Decide whether each statement agrees with the genistein study text. Answer yes or no for each, and quote the exact words from the text that settle it. 1. The cells were pretreated with genistein for 24 hours before exposure to ox-LDL. 2. Sirtuin-1 siRNA abolished the effects of genistein. 3. The text says the mechanisms behind genistein's antioxidant activity are fully understood.

• Extracted text
↓

MiR-34a/sirtuin-1/foxo3a is involved in genistein protecting against ox-LDL-induced oxidative damage in HUVECs

• Published in: Toxicology letters Vol. 277; pp. 115 - 122
• Main Authors: Zhang, Huaping, Zhao, Zhenxiang, Pang, Xuefen, Yang, Jian, Yu, Haixia, Zhang, Yinhong, Zhou, Hui, Zhao, Jiahui
• Format: Journal Article
• Language: English
• Published: Netherlands Elsevier B.V 05.08.2017
• Subjects: Acetylation; Active Transport, Cell Nucleus; Antioxidants - pharmacology; Atherosclerosis; Catalase - metabolism; Cells, Cultured; Cytoprotection; Dose-Response Relationship, Drug; Forkhead Box Protein O3 - genetics; Forkhead Box Protein O3 - metabolism; foxo3a; Genistein; Genistein - pharmacology; Glutathione - metabolism; Glutathione Peroxidase - metabolism; Human Umbilical Vein Endothelial Cells - drug effects; Human Umbilical Vein Endothelial Cells - enzymology; Human Umbilical Vein Endothelial Cells - pathology; Humans; Lipoproteins, LDL - toxicity; MicroRNAs - genetics; MicroRNAs - metabolism; miR-34a; Oxidative damage; Oxidative Stress - drug effects; RNA Interference; Signal Transduction - drug effects; Sirtuin 1 - genetics; Sirtuin 1 - metabolism; Sirtuin-1; Superoxide Dismutase - metabolism; Transfection; Sirtuin-1; foxo3a; Oxidative damage; miR-34a; Genistein; Atherosclerosis
• ISSN: 0378-4274; 1879-3169
• DOI: 10.1016/j.toxlet.2017.07.216

•The antioxidation of genistein was correlated with the upregulation of sirtuin-1 via inhibiting miR-34a.•The antioxidation of genistein was associated with miR-34a/sirtuin-1-mediated nuclear translocation and deacetylation of foxo3a, accompanying with the enhanced expressions of MnSOD and CAT.•MiR-34a/sirtuin-1/foxo3a might play an important role in genistein reversing ox-LDL-induced oxidative damage in HUVECs. The antioxidant activity of genistein is associated with preventing atherosclerosis; however, the underlying mechanisms are not fully understood. In this study, human umbilical vein endothelial cells (HUVECs) were pretreated with genistein at different concentrations (10nM, 100nM and 1000nM) for 6h and then exposed to ox-LDL (50mg/L) for another 24h. Results showed that genistein restrained reactive oxygen species (ROS) and malondialdehyde (MDA) production, and ameliorated the inhibitory effect on superoxide dismutase (SOD), catalase (CAT), glutathione (GSH) and glutathione peroxidase (GPx) activity elicited by ox-LDL stimulation. The effects of genistein were correlated with the upregulation of sirtuin-1 via inhibiting miR-34a, and were abolished by sirtuin-1 siRNA or miR-34a mimic. Moreover, the antioxidation of genistein was associated with miR-34a/sirtuin-1-mediated nuclear translocation and deacetylation of foxo3a, accompanying with the enhanced expressions of MnSOD and CAT. The present study suggests that miR-34a/sirtuin-1/foxo3a might play an important role in genistein reversing ox-LDL-induced oxidative damage in HUVECs.

↑

• Extracted information
↓

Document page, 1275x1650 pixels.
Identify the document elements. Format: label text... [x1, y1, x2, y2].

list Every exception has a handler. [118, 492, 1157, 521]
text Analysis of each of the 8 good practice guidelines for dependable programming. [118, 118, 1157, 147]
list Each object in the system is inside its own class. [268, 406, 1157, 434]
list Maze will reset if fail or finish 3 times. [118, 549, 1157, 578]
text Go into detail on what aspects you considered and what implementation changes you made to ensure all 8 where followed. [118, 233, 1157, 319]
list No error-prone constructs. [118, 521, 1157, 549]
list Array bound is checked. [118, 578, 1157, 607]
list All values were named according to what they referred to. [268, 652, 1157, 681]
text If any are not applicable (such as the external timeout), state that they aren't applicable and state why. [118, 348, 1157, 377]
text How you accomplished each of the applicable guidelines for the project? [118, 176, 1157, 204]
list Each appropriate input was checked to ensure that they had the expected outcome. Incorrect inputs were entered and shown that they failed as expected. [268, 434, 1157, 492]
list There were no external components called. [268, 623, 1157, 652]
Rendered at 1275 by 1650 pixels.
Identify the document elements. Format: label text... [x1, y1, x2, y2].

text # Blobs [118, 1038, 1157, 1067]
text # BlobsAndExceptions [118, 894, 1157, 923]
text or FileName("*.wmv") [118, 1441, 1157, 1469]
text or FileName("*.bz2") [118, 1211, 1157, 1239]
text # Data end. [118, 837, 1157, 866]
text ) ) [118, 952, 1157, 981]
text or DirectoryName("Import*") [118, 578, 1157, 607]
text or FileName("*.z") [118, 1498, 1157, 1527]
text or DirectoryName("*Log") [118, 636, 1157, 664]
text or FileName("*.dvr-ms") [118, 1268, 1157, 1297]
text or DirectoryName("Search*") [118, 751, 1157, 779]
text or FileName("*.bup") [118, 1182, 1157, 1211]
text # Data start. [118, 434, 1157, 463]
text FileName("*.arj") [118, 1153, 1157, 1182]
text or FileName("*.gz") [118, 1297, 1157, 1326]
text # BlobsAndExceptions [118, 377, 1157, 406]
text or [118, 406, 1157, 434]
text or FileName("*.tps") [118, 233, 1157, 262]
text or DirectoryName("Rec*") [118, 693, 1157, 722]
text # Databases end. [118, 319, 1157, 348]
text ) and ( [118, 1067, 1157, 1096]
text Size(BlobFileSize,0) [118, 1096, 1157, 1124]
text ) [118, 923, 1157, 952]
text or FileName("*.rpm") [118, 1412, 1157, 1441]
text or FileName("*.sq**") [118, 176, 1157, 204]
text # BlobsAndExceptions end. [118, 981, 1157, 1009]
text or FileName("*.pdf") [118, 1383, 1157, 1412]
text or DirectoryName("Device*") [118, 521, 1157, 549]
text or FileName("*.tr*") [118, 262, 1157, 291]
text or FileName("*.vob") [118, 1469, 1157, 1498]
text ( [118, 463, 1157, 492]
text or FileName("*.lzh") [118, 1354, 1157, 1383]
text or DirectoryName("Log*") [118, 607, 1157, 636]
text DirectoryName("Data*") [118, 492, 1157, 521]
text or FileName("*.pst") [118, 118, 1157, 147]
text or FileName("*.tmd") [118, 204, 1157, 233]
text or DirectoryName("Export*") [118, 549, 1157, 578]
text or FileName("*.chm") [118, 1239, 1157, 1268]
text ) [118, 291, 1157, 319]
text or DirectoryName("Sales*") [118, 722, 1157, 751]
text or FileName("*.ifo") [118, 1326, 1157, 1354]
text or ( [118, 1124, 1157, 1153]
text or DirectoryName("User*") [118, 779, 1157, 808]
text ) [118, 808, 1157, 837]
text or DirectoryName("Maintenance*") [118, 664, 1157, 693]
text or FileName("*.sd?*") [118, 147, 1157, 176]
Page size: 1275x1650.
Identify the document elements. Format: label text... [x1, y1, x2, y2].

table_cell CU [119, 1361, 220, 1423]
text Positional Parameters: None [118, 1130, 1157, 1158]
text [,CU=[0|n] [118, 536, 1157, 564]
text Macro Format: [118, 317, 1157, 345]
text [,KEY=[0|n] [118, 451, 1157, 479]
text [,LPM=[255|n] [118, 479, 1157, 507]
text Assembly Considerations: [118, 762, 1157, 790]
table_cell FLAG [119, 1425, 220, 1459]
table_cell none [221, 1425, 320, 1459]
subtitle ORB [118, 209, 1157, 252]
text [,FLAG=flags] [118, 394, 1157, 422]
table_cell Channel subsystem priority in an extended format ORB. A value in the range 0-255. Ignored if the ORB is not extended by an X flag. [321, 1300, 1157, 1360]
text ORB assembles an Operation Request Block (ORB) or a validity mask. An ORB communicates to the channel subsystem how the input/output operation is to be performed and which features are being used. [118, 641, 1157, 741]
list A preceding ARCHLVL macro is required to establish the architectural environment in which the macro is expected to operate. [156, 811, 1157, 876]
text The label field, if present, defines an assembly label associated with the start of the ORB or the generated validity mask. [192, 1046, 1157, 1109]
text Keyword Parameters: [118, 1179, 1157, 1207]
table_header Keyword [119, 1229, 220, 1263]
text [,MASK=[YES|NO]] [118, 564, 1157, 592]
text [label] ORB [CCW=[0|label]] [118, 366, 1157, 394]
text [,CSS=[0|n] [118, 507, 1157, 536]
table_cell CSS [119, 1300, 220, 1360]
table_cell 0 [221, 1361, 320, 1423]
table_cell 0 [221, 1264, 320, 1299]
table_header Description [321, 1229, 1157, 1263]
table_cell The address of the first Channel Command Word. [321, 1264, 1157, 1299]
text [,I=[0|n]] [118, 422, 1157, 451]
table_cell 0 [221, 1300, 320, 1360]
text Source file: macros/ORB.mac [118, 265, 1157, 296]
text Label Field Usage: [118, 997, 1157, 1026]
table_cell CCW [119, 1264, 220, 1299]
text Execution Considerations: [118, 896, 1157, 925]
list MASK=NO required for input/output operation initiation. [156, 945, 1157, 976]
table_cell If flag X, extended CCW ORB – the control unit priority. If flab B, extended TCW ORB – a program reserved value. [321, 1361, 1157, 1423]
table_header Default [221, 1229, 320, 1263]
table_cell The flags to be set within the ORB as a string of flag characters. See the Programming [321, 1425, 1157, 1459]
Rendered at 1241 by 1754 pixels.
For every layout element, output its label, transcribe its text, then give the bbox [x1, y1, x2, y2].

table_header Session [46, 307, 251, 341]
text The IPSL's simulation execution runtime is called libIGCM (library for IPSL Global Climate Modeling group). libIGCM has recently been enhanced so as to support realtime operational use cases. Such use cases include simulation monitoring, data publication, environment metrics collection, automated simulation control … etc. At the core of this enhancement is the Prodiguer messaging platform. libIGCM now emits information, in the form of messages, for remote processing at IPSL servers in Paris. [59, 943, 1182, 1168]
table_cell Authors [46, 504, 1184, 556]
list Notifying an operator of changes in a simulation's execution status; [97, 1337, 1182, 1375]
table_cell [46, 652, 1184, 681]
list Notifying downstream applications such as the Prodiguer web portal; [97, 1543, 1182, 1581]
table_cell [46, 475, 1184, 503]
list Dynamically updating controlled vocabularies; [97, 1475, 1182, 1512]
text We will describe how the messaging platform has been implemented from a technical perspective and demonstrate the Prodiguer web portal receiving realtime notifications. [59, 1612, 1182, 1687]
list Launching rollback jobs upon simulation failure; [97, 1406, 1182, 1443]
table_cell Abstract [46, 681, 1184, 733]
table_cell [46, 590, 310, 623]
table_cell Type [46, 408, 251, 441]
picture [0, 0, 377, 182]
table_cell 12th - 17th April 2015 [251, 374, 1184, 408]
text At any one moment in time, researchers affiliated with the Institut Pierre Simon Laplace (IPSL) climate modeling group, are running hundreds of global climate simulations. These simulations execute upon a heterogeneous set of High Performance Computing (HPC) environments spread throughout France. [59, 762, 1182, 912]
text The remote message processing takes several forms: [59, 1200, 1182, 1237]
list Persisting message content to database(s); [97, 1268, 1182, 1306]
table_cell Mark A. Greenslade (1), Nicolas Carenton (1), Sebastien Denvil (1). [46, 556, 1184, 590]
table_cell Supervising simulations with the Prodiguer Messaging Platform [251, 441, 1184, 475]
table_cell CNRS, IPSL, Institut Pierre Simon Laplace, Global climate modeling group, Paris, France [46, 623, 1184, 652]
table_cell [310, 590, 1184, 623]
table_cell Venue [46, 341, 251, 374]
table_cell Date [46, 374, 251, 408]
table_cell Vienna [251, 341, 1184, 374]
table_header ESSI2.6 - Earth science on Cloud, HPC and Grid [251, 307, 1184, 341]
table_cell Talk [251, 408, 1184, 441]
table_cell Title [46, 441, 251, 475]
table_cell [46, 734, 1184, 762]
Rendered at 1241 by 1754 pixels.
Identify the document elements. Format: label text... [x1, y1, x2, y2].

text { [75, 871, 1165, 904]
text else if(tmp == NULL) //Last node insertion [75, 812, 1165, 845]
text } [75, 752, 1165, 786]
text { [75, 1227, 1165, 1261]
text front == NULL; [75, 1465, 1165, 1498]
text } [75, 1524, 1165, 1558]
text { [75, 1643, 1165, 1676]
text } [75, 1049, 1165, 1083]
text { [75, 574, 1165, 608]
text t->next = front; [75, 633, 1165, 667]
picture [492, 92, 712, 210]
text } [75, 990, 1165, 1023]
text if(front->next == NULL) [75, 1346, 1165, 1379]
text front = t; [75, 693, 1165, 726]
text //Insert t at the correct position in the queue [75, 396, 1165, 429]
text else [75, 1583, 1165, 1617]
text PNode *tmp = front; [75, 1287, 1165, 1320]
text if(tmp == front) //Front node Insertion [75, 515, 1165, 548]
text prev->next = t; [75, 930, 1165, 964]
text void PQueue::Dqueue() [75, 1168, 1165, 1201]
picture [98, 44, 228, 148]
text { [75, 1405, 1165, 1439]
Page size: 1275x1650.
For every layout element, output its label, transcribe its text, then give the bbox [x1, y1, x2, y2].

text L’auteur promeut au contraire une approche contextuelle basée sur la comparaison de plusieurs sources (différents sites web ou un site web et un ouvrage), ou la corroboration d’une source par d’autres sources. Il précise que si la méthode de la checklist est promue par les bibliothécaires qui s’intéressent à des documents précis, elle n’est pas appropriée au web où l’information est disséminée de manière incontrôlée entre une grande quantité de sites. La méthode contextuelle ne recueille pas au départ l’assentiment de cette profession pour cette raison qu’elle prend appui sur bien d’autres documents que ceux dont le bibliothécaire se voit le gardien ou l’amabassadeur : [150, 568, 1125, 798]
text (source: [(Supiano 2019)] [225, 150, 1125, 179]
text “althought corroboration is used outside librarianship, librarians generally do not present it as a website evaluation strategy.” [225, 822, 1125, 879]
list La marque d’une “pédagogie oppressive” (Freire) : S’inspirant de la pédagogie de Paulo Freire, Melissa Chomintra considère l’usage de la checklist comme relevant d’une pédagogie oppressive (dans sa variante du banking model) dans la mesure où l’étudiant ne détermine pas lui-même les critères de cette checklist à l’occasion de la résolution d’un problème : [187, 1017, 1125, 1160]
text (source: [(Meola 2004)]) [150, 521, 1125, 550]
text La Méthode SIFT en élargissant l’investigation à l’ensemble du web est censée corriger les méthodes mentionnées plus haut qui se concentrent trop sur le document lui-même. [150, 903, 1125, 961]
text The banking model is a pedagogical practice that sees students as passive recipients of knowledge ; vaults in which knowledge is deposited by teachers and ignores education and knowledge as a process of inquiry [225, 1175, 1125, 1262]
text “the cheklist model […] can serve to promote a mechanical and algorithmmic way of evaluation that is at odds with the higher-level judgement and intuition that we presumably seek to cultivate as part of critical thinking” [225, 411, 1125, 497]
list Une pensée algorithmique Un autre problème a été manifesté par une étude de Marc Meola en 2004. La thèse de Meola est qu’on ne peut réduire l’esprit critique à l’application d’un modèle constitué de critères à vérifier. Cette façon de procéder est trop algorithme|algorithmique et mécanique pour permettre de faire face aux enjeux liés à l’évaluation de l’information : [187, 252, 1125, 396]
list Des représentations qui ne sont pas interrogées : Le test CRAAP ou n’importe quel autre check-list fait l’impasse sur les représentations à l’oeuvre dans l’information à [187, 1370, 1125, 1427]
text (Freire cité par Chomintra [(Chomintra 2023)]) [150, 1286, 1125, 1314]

↑

• Task output
1. No: "pretreated with genistein at different concentrations (10nM, 100nM and 1000nM) for 6h and then exposed to ox-LDL (50mg/L) for another 24h"
2. Yes: "were abolished by sirtuin-1 siRNA or miR-34a mimic"
3. No: "the underlying mechanisms are not fully understood"